TAREFAS —
1 - Liste todas as pessoas citadas pelo nome na crônica sobre onde encontrar o Brasil.
2 - Edite a crônica sobre onde encontrar o Brasil: reescreva a parte que começa em "Sinto muito, mas" e segue até "encontrar o Brasil.", colocando "coragem" no lugar de "força".
3 - Retome a crônica sobre onde encontrar o Brasil e escreva o que vem depois da última frase.

TRECHO —
▶

Onde encontrar o Brasil

ONDE ENCONTRAR O BRASIL

(crônica publicada no jornal "Diário Catarinense" de 11.12.13)

Sinto muito, mas só há um lugar, ou uma única ocasião, em que se pode encontrar o Brasil, todo o Brasil. Muitas vezes nem imaginamos o tamanho que temos, a força que possuímos, os caminhos que podemos abrir. Posto que é muito difícil encontrar o Brasil.

Houve época em que o Brasil estava, senão se encontrando, ao menos se descobrindo, o que não é façanha desprezível. O trauma nacional de um presidente da República que se suicida para que a democracia não morra (Getúlio Vargas, agosto de 1954) é o ápice de um ciclo que começa em 1950 quando, contra todas as certezas inquestionáveis, a Seleção brasileira perde a Copa para os uruguaios no Maracanã. Anos depois, em julho de 1954, contra todas as pesquisas que davam o título a Martha Rocha, a estadunidense Miriam Stevenson fica com a coroa de "Miss" Universo; nossa primeira "Miss" Brasil amarga o segundo lugar.

Mas então já tínhamos a Petrobras, criada em 1953 para buscar petróleo em uma terra cujo subsolo, garantiam todos os laudos geológicos assinados por especialistas dos EUA, não continha uma gota sequer do óleo negro. E em 1955 elegemos um presidente que inventou de trazer fábricas de automóvel para o País e construir, em tempo recorde, uma cidade inteira no meio do nada, no centro do Brasil, para ser a nova Capital Federal. Em 1961, na inauguração de Brasília, Juscelino Kubitschek recebe o novo presidente - a primeira vez na História republicana em que um presidente democraticamente eleito passa o cargo a outro presidente democraticamente eleito. Crescíamos como País, nossa autoestima fazia-nos orgulhosos de sermos brasileiros. E já havíamos ganho a Copa de 1958 na Suécia - primeira vez na História que uma Seleção de futebol levanta a taça fora do seu continente.

Em 1961, nova tentativa de golpe de Estado é rechaçada, no ano seguinte somos bicampeões no Chile, e estudantes, trabalhadores e até políticos discutem com seriedade, em todos os recantos do País, soluções para os problemas nacionais num grandioso exercício de democracia, até hoje não igualado. Víamo-nos, enfim, como povo com um futuro ao alcance das mãos.

◀

MATERIAL FORNECIDO —
▶

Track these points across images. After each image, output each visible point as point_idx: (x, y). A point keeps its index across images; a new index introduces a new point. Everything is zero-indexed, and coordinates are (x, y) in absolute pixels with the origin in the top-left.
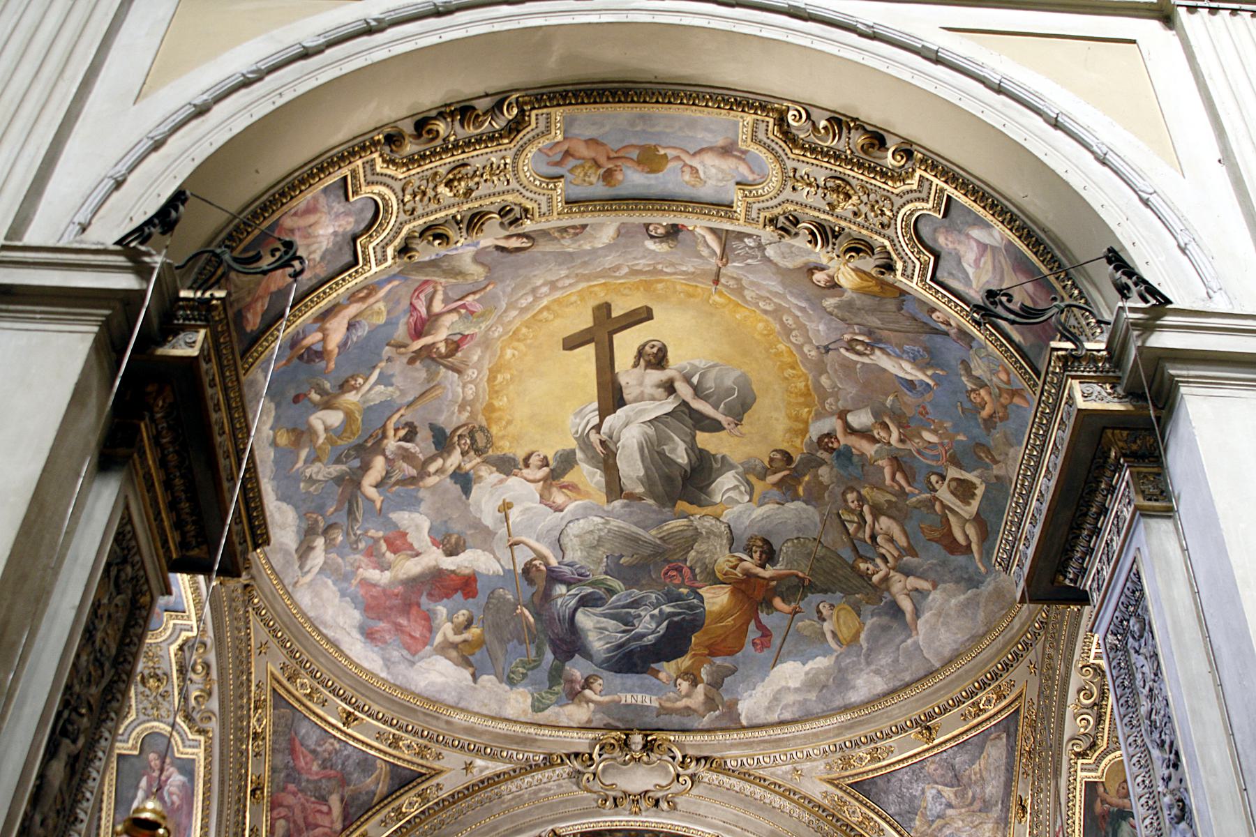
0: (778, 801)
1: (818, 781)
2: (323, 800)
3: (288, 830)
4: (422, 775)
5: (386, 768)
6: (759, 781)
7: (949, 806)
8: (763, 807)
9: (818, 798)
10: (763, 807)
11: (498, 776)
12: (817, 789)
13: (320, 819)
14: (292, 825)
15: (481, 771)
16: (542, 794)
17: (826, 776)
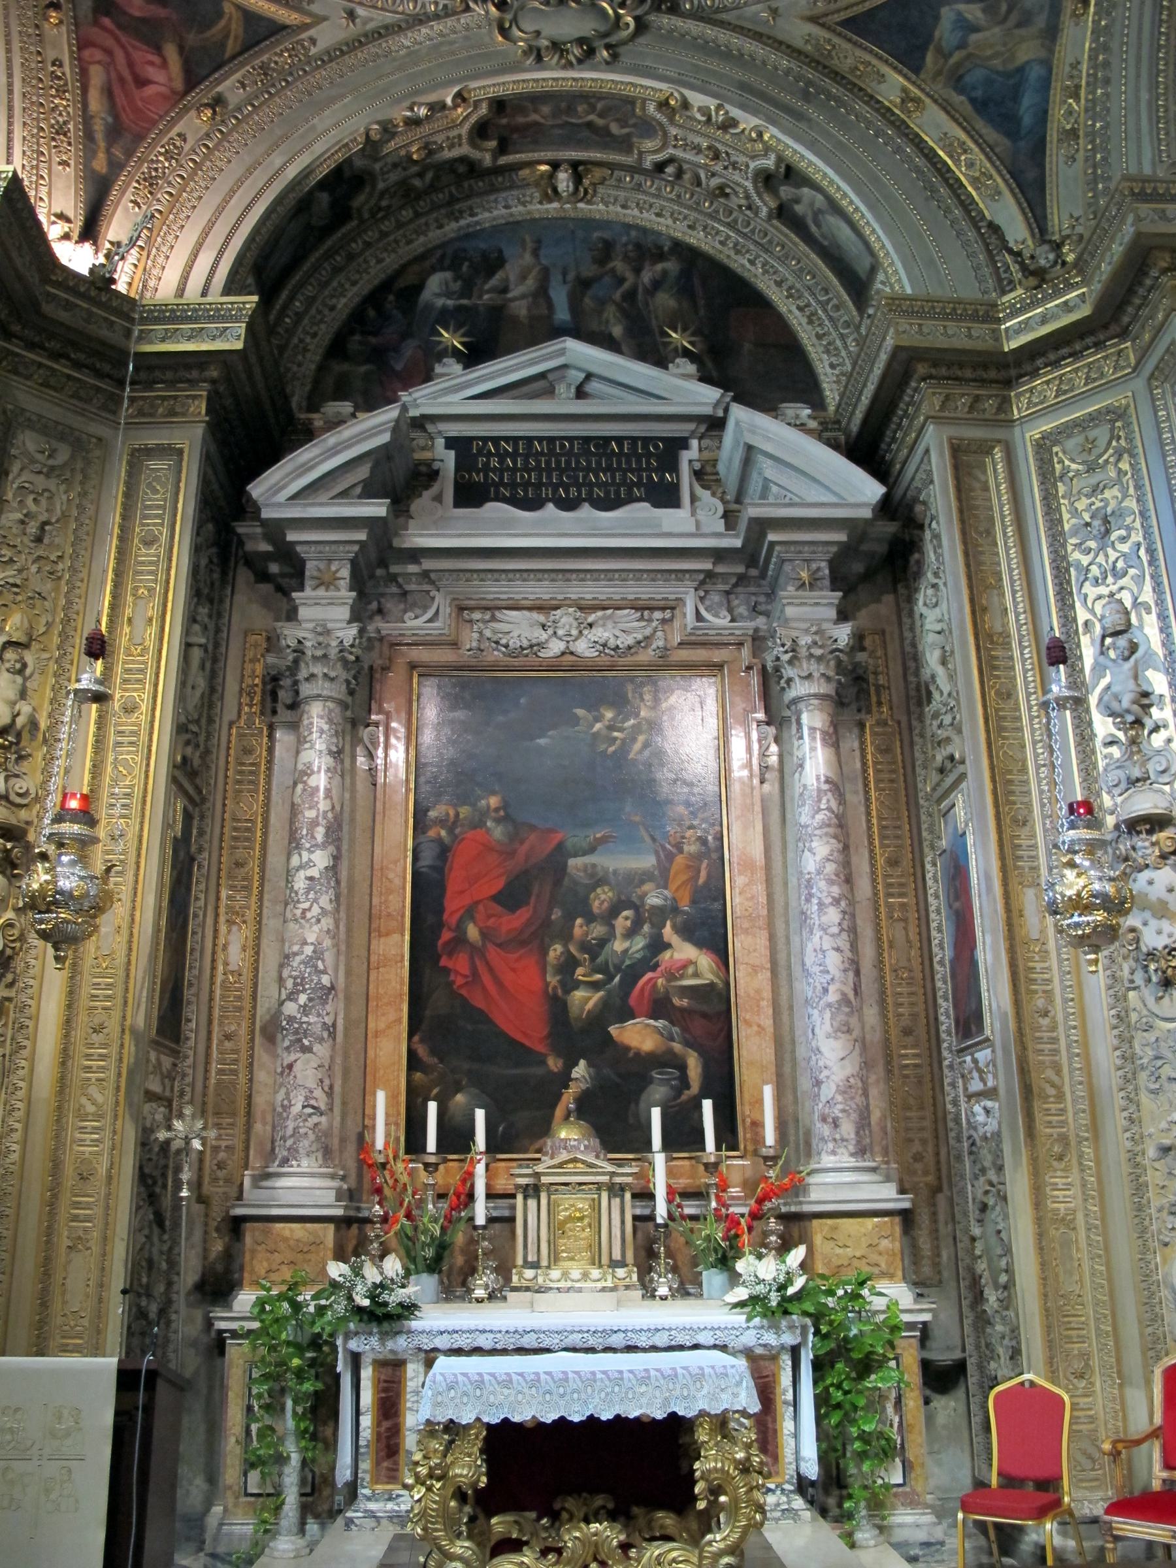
0: (750, 46)
1: (798, 21)
2: (158, 50)
3: (109, 82)
4: (284, 27)
5: (236, 15)
6: (722, 24)
7: (976, 29)
8: (727, 55)
9: (798, 43)
10: (727, 55)
11: (386, 27)
12: (799, 32)
13: (152, 72)
14: (113, 75)
15: (364, 24)
16: (444, 48)
17: (808, 13)
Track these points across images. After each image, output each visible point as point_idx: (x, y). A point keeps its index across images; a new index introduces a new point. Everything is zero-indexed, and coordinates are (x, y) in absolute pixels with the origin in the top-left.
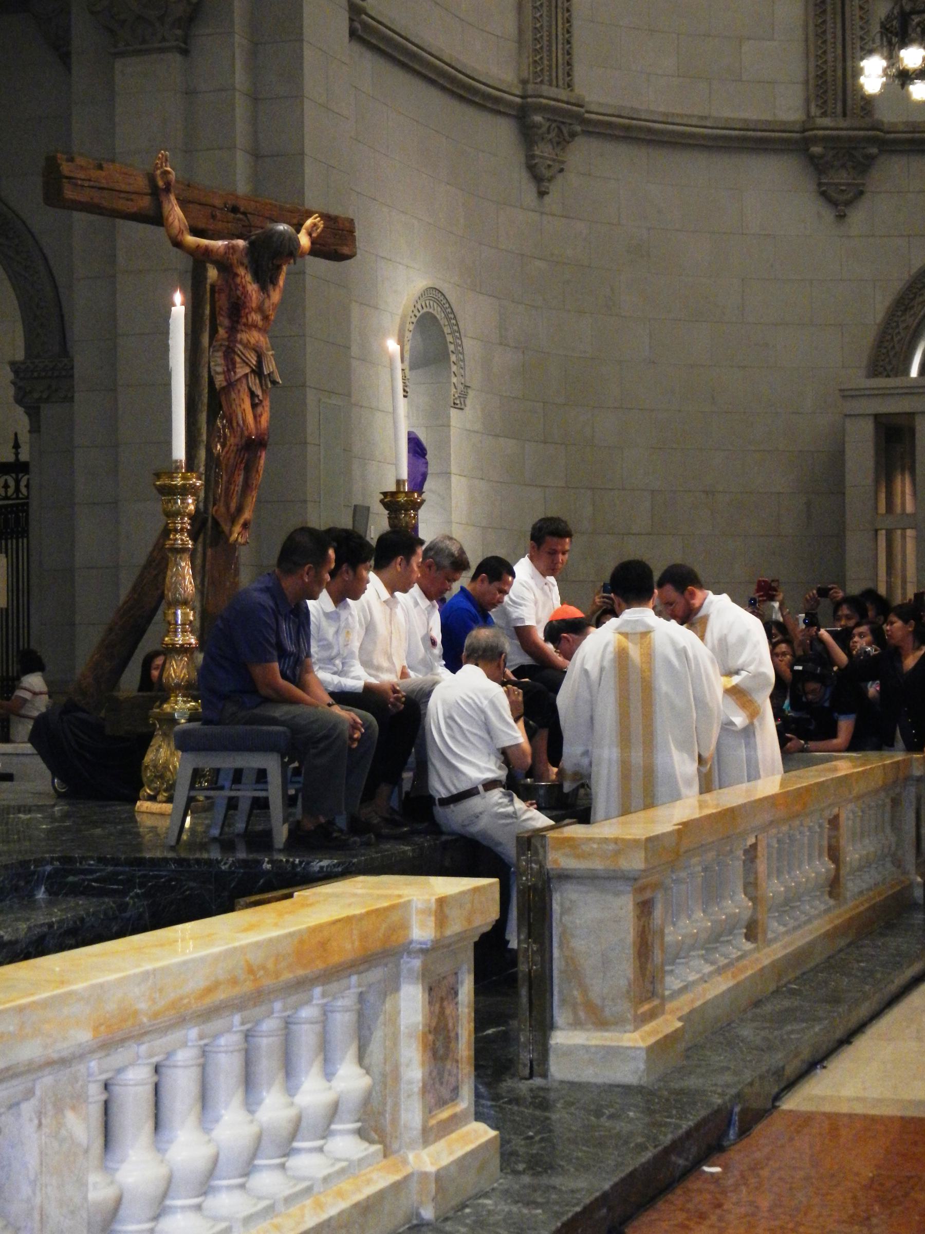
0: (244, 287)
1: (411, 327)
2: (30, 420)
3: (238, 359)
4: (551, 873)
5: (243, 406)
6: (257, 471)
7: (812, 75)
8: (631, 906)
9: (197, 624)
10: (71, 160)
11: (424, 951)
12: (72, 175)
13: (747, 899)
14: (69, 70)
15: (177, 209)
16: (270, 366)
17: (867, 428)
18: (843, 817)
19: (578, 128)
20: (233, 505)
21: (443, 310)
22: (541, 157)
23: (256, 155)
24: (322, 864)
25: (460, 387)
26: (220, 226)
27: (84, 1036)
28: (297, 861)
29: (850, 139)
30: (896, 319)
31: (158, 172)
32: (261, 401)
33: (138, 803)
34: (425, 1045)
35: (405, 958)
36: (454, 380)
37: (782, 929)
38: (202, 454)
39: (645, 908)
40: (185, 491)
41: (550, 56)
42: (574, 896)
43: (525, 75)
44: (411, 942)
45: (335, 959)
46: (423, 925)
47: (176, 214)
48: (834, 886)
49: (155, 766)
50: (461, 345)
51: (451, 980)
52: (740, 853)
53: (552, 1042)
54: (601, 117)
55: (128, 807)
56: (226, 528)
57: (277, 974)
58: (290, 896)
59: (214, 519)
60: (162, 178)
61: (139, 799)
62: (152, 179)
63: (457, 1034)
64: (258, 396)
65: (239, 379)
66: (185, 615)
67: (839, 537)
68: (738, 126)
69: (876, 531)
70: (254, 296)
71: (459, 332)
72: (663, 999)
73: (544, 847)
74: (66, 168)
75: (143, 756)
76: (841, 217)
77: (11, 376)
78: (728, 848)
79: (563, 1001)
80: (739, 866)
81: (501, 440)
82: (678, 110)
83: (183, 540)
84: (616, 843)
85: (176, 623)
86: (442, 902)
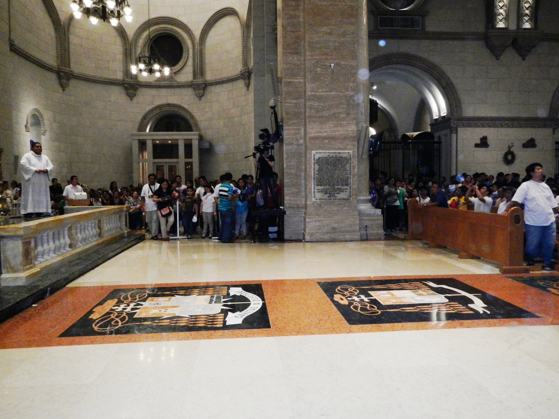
1: (30, 117)
17: (137, 141)
19: (72, 77)
25: (44, 131)
29: (132, 84)
36: (42, 129)
37: (81, 245)
39: (27, 244)
42: (5, 241)
43: (59, 64)
48: (100, 235)
69: (139, 163)
76: (131, 99)
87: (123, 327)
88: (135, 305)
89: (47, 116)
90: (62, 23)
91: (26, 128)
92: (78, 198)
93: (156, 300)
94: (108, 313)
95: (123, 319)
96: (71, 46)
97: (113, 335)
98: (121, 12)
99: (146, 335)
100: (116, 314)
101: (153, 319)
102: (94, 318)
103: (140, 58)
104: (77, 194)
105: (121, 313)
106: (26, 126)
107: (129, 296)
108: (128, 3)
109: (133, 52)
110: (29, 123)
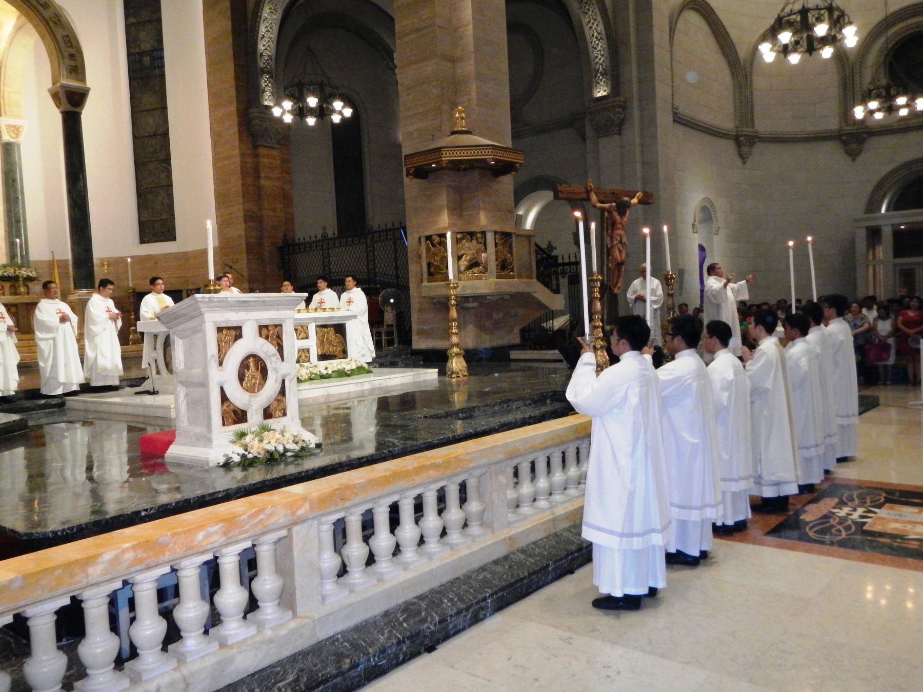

◀

RESPOSTAS —
1 - Getúlio Vargas, Martha Rocha, Miriam Stevenson e Juscelino Kubitschek.

2 -
Sinto muito, mas só há um lugar, ou uma única ocasião, em que se pode encontrar o Brasil, todo o Brasil. Muitas vezes nem imaginamos o tamanho que temos, a coragem que possuímos, os caminhos que podemos abrir. Posto que é muito difícil encontrar o Brasil.

3 -
Em 1964 sobrevém a tragédia. Retrocedemos centenas de anos, entramos na barbárie e interesses pessoais e corporativos passam a ditar o rumo dos governos. Muita gente foi torturada, pouca gente ficou milionária e todos fomos calados. O Brasil foi fragmentado e dispersado.

Hoje, não se pode encontrar o Brasil num estádio de futebol, pois ali haverá duas torcidas adversárias e ali não estará quem não gosta de futebol. Não se pode encontrar o Brasil num desses tantos "resorts", pois apenas a minoria endinheirada pode frequentá-los. Não se encontra o Brasil numa convenção empresarial composta por senhores engravatados e senhoras adiamantadas, pois ali todos se vestem da mesma forma, pensam da mesma forma e visam basicamente o lucro dos seus maravilhosos negócios.

O único lugar onde se pode encontrar o Brasil, conversar com o Brasil, cheirar o Brasil, discutir o Brasil, vislumbrar o Brasil - com índios circulando seus enormes cocares, negras opulentas em vistosas vestes coloridas, nossa imensa diversidade e toda gente orgulhosa do que é e das suas origens - é em uma Conferência Nacional de Cultura. Como aconteceu em Brasília, por cinco dias a partir de 27 de novembro, reunindo 1.745 pessoas de todos os cantos, raças, hábitos e costumes.

Porque quem discute cultura fala do que as pessoas fazem no seu cotidiano. No cotidiano múltiplo do Brasil.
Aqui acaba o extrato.